文本片段 >>
我们以最后一个构造方法(参数最多的那个),对其参数进行解释:

  1.  public ThreadPoolExecutor(int corePoolSize, // 1
  2.                               int maximumPoolSize,  // 2
  3.                               long keepAliveTime,  // 3
  4.                               TimeUnit unit,  // 4
  5.                               BlockingQueue<Runnable> workQueue, // 5
  6.                               ThreadFactory threadFactory,  // 6
  7.                               RejectedExecutionHandler handler ) { //7
  8.         if (corePoolSize < 0 ||
  9.             maximumPoolSize <= 0 ||
  10.             maximumPoolSize < corePoolSize ||
  11.             keepAliveTime < 0)
  12.             throw new IllegalArgumentException();
  13.         if (workQueue == null || threadFactory == null || handler == null)

本题条目 >>
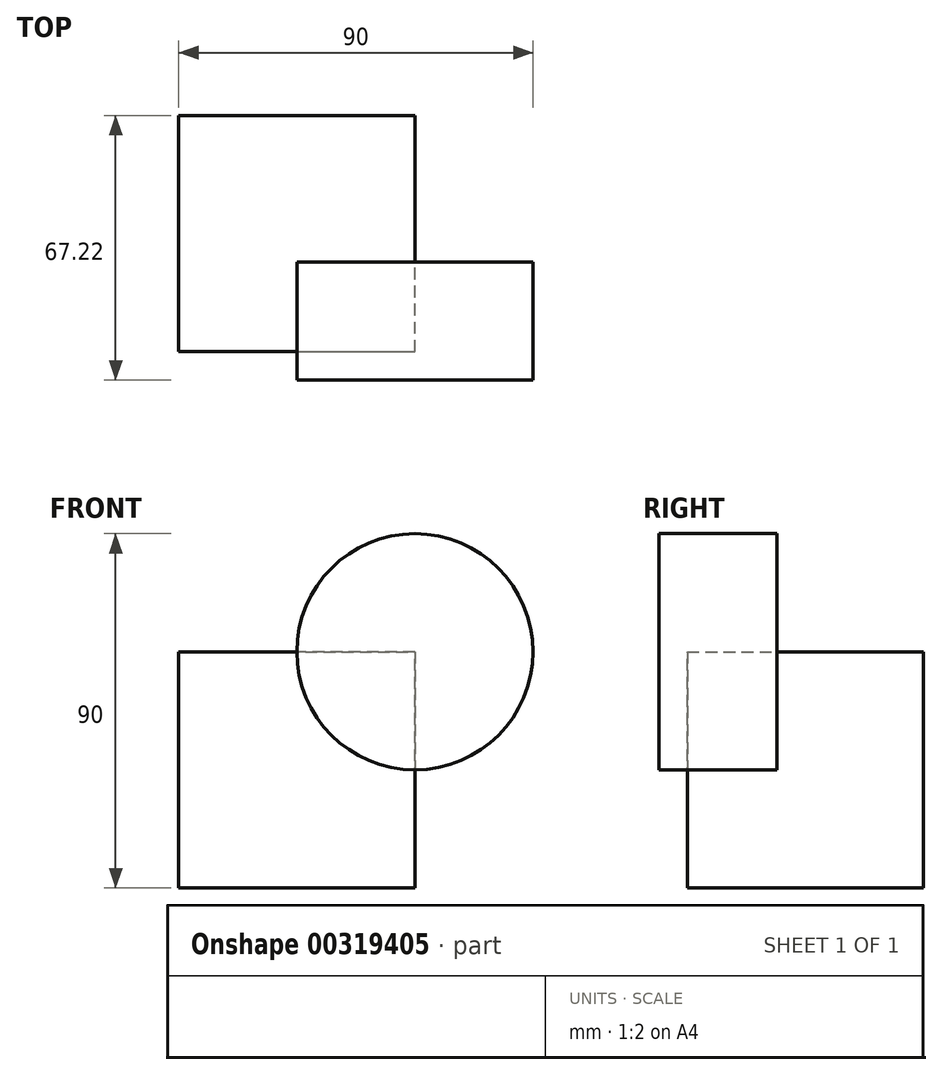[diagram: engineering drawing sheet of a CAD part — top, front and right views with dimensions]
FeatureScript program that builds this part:
annotation { "Feature Type Name" : "Feature", "Feature Type Description" : "" }
export const myFeature = defineFeature(function(context is Context, id is Id, definition is map)
    precondition{}
    {
        {
            var Q0;
            Q0=qCreatedBy(makeId("Front.planeOp"),FACE);
            var sketch = newSketch(context, id + "F0", { "sketchPlane" : qUnion([Q0])});
            skLineSegment(sketch, "E0.bottom", {"start": v(0, 0) * mm, "end": v(60, 0) * mm});
            skLineSegment(sketch, "E0.top", {"start": v(0, 60) * mm, "end": v(60, 60) * mm});
            skLineSegment(sketch, "E0.left", {"start": v(0, 0) * mm, "end": v(0, 60) * mm});
            skLineSegment(sketch, "E0.right", {"start": v(60, 0) * mm, "end": v(60, 60) * mm});
            skSolve(sketch);
        }
        {
            var Q0;
            Q0 = qSketchRegion(id + "F0", true);
            extrude(context, id + "F1", {"entities" : qUnion([Q0]), "depth" : 60 * mm});
        }
        {
            var Q0;
            Q0=makeQuery(id+"F1.opExtrude","SWEPT_FACE",FACE,{"disambiguationData":[OSD([sQuery(id+"F0.wireOp",EDGE,"E0.top")])]});
            var sketch = newSketch(context, id + "F2", { "sketchPlane" : qUnion([Q0])});
            skLineSegment(sketch, "E1.bottom", {"start": v(60, -37.22) * mm, "end": v(90, -37.22) * mm});
            skLineSegment(sketch, "E1.top", {"start": v(60, -67.22) * mm, "end": v(90, -67.22) * mm});
            skLineSegment(sketch, "E1.left", {"start": v(60, -37.22) * mm, "end": v(60, -67.22) * mm});
            skLineSegment(sketch, "E1.right", {"start": v(90, -37.22) * mm, "end": v(90, -67.22) * mm});
            skSolve(sketch);
        }
        {
            var Q0;
            Q0 = qSketchRegion(id + "F2", true);
            var Q1;
            Q1=sQuery(id+"F2.wireOp",EDGE,"E1.left");
            revolve(context, id + "F3", {"operationType" : NewBodyOperationType.ADD, "entities" : qUnion([Q0]), "axis" : qUnion([Q1]), "revolveType" : RevolveType.FULL});
        }
    });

任务要求 >>
1 > 根据上文的文本片段,说明构造方法在哪些参数取值情况下会抛出 IllegalArgumentException。请用一到三句话回答。
2 > 请把上面条目中的每一行以编号列表的形式给出,略去空行,答案中不要包含图片。

练习结果 >>
1 > 当 corePoolSize 小于 0、maximumPoolSize 小于或等于 0、maximumPoolSize 小于 corePoolSize,或 keepAliveTime 小于 0 时,只要满足其中任一条件,构造方法就会抛出 IllegalArgumentException。

2 >
1. [diagram: engineering drawing sheet of a CAD part — top, front and right views with dimensions]
2. FeatureScript program that builds this part:
3. annotation { "Feature Type Name" : "Feature", "Feature Type Description" : "" }
4. export const myFeature = defineFeature(function(context is Context, id is Id, definition is map)
5.     precondition{}
6.     {
7.         {
8.             var Q0;
9.             Q0=qCreatedBy(makeId("Front.planeOp"),FACE);
10.             var sketch = newSketch(context, id + "F0", { "sketchPlane" : qUnion([Q0])});
11.             skLineSegment(sketch, "E0.bottom", {"start": v(0, 0) * mm, "end": v(60, 0) * mm});
12.             skLineSegment(sketch, "E0.top", {"start": v(0, 60) * mm, "end": v(60, 60) * mm});
13.             skLineSegment(sketch, "E0.left", {"start": v(0, 0) * mm, "end": v(0, 60) * mm});
14.             skLineSegment(sketch, "E0.right", {"start": v(60, 0) * mm, "end": v(60, 60) * mm});
15.             skSolve(sketch);
16.         }
17.         {
18.             var Q0;
19.             Q0 = qSketchRegion(id + "F0", true);
20.             extrude(context, id + "F1", {"entities" : qUnion([Q0]), "depth" : 60 * mm});
21.         }
22.         {
23.             var Q0;
24.             Q0=makeQuery(id+"F1.opExtrude","SWEPT_FACE",FACE,{"disambiguationData":[OSD([sQuery(id+"F0.wireOp",EDGE,"E0.top")])]});
25.             var sketch = newSketch(context, id + "F2", { "sketchPlane" : qUnion([Q0])});
26.             skLineSegment(sketch, "E1.bottom", {"start": v(60, -37.22) * mm, "end": v(90, -37.22) * mm});
27.             skLineSegment(sketch, "E1.top", {"start": v(60, -67.22) * mm, "end": v(90, -67.22) * mm});
28.             skLineSegment(sketch, "E1.left", {"start": v(60, -37.22) * mm, "end": v(60, -67.22) * mm});
29.             skLineSegment(sketch, "E1.right", {"start": v(90, -37.22) * mm, "end": v(90, -67.22) * mm});
30.             skSolve(sketch);
31.         }
32.         {
33.             var Q0;
34.             Q0 = qSketchRegion(id + "F2", true);
35.             var Q1;
36.             Q1=sQuery(id+"F2.wireOp",EDGE,"E1.left");
37.             revolve(context, id + "F3", {"operationType" : NewBodyOperationType.ADD, "entities" : qUnion([Q0]), "axis" : qUnion([Q1]), "revolveType" : RevolveType.FULL});
38.         }
39.     });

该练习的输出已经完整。